International Day of Persons with Disabilities Conference 2023
01 December 2023, 2:00 pm–4:00 pm
Join UCL Student Support and Wellbeing on Friday 1 December 2023 to celebrate International Day of Persons with Disabilities.
This event is free.
Event Information
Open to
- All
Availability
- Yes
Cost
- Free
Organiser
-
Student Support and Wellbeing
Joining the webinar
Please join the webinar on Zoom shortly before 2pm on Friday 1st December 2023.
Presentation schedule
Helen and Tor from Eugenics Legacy Education Projects (ELEP)
In this presentation we will reflect on the role of higher education, especially UCL, in confronting and addressing eugenics ideologies. Helen and Tor will argue that educators need to consider the past, present, and future manifestations of eugenics in order to challenge ableist norms about educational excellence. Helen and Tor will share some examples of teaching at UCL that is developing anti-ableist content and ask questions about the ongoing challenges for educators working with students with and without disabilities in diverse classrooms.
Ahmad from UCL Student's Union
This presentation will focus on expanding the student-led E&I work beyond the SU and developing societies' involvement in making our campus more inclusive.
Tigmanshu from Global Disability Innovation (GDI) Hub
Focusing on innovation and disability, this presentation will explore how the GDI Hub are working towards elegant solutions to disability problems. Tigmanshu will highlight the current lack of affordable and essential assistive technologies. Then, he will turn our attention towards existing technologies, resources, basic and applied research as the means by which we can improve equality, economic growth and the wellbeing of people living with disabilities.
Accessibility
This event will have a BSL interpreter, as well as live captioning overlays. A subtitled version of the recording will be made available soon after the event has taken place. If you have any concerns or accessibility requirements, please email us at ssw-comms@ucl.ac.uk.
About the Speakers
Helen Knowler and Tor Wright
Following the publication of the Eugenics Inquiry Response Group Report in 2021, the Eugenics Legacy Education Project (ELEP) team was established (September 2022).
She specialises in developing inclusive approaches to teaching and learning related to controversial or problematic issues.
She has also published widely on exclusionary practices in a range of education contexts.
She has worked in secondary and higher education is a variety of roles and joined UCL in 2016.
ELEP aim to embed visibility and awareness of UCL’s history of eugenics across the organisation and actively engage with UCL’s eugenics legacy in relevant educational activities. The project also aims to understand and address the ongoing consequences of eugenics thinking today and incorporate this into inclusive teaching and learning activities where relevant, and develop knowledge and critical thinking skills so that they might use their learning for working with other difficult and/or sensitive curriculum areas.
Ahmad Ismail
Ahmad works closely with, supports and is accountable to Union's Liberation Networks Officers: the BME Students', Disabled Students', LGBTQ+ Trans and Women's Officer to champion their work, ensuring that networks are thriving, active, welcoming and democratic communities.

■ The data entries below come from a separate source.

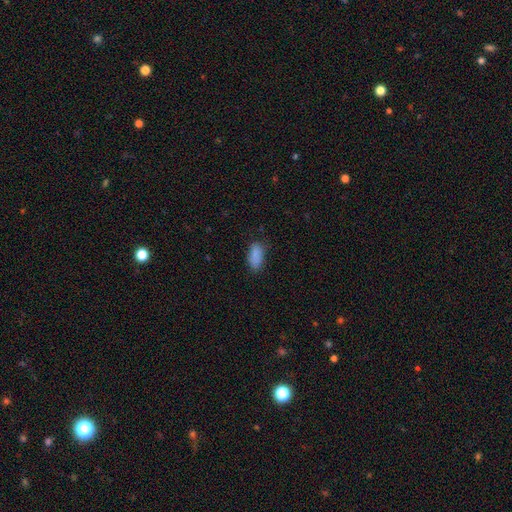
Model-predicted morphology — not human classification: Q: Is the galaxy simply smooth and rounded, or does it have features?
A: smooth — 87%.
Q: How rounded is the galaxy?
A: in between — 89%.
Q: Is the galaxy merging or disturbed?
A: none — 78%.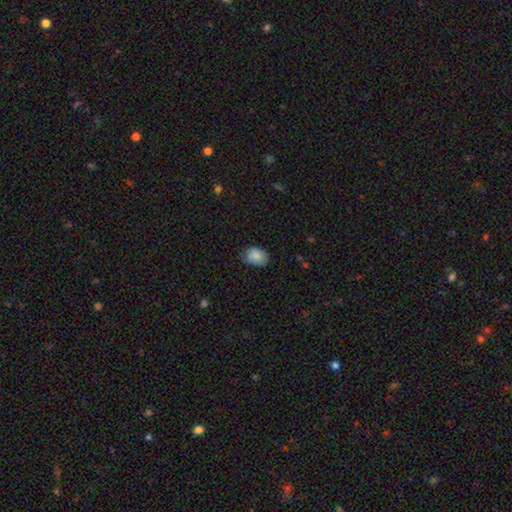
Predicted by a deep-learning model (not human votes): Smooth or featured? smooth (87%)
How rounded? in between (73%)
Merging? none (72%)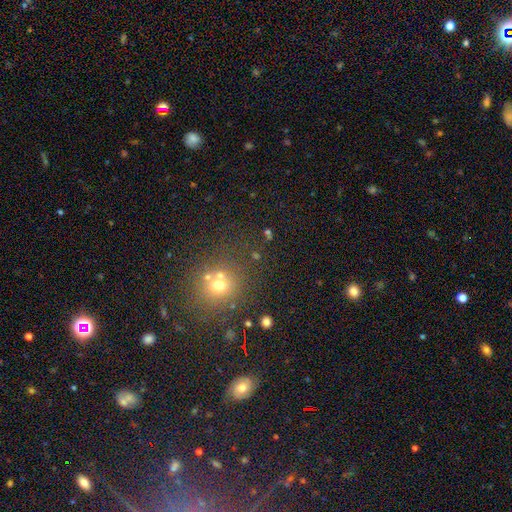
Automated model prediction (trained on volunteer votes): Q: Smooth or featured?
A: smooth (50%); runner-up: star or artifact (37%)
Q: How rounded?
A: round (82%); runner-up: in between (17%)
Q: Merging?
A: none (66%); runner-up: merger (20%)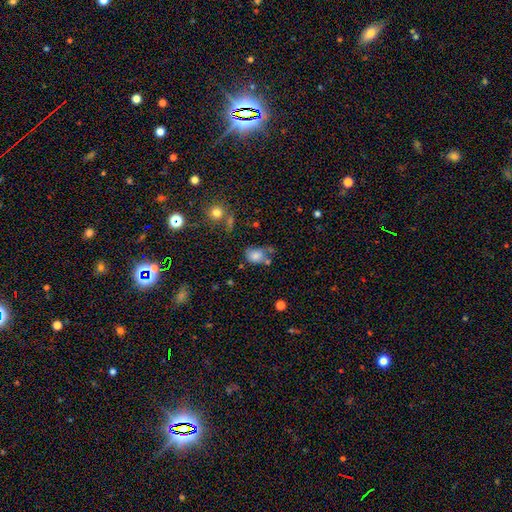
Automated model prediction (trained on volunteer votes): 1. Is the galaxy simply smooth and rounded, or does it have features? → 77% smooth, 12% featured or disk, 11% star or artifact.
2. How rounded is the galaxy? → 62% in between, 37% round, 1% cigar-shaped.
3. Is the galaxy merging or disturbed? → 47% none, 26% minor disturbance, 17% merger, 11% major disturbance.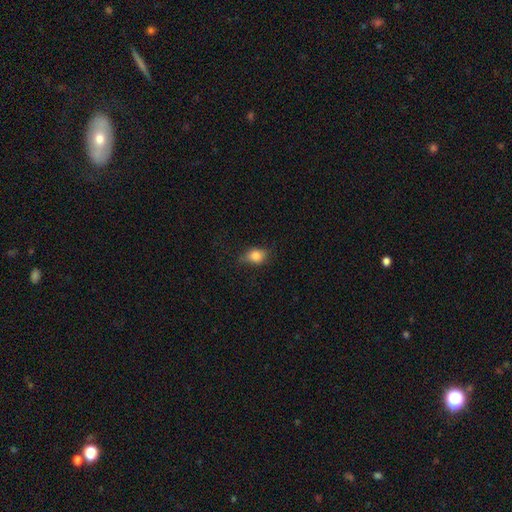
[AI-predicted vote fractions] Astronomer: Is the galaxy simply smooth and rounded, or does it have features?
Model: smooth — 79%.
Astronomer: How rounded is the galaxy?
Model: in between — 56% (runner-up: round, 41%).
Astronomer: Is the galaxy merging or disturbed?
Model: none — 62%.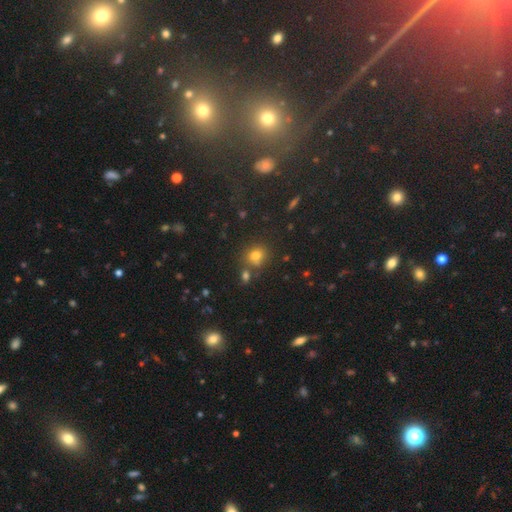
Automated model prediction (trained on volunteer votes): Smooth or featured? Predicted: smooth (p=0.71). How rounded? Predicted: round (p=0.75). Merging? Predicted: none (p=0.67).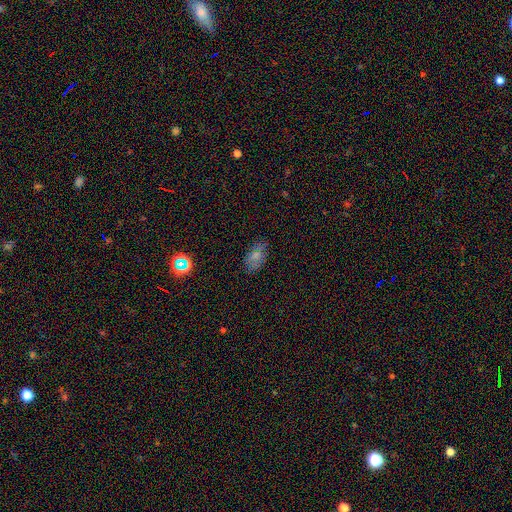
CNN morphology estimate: Smooth or featured? Predicted: smooth (p=0.72). How rounded? Predicted: in between (p=0.91). Merging? Predicted: none (p=0.78).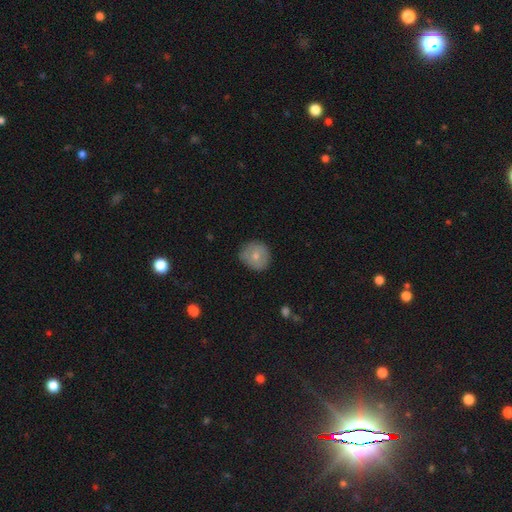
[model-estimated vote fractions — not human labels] The model was most divided on "smooth or featured": smooth: 72%, featured or disk: 20%, star or artifact: 8%. More confident: how rounded — round (89%); merging — none (78%).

Ahmad's priorities are to expand student-led E&I work beyond the SU and onto the departmental level, develop societies' involvement in making our campus more inclusive through increasing on-campus presence and growing celebratory programmes, and navigate trans inclusivity work, implementation, and assessment post-stonewall.
Tigmanshu Bhatnagar
Tigmanshu's work explores new ways to facilitate user-centred design and development for assistive technology innovations. A recent winner of the Innovation of the Year at the Engineering Talent Awards, Tigi's development of a new, refreshable tactile technology 'Tacilia' aims to allow children who are blind or have partial sight to be better able to engage with Science, Technology, Engineering, Arts and Maths (STEAM) education.
By creating multiline, reconfigurable tactile interface, children are able to read books, explore shape and learn to make senses of visual information such as graphs and charts.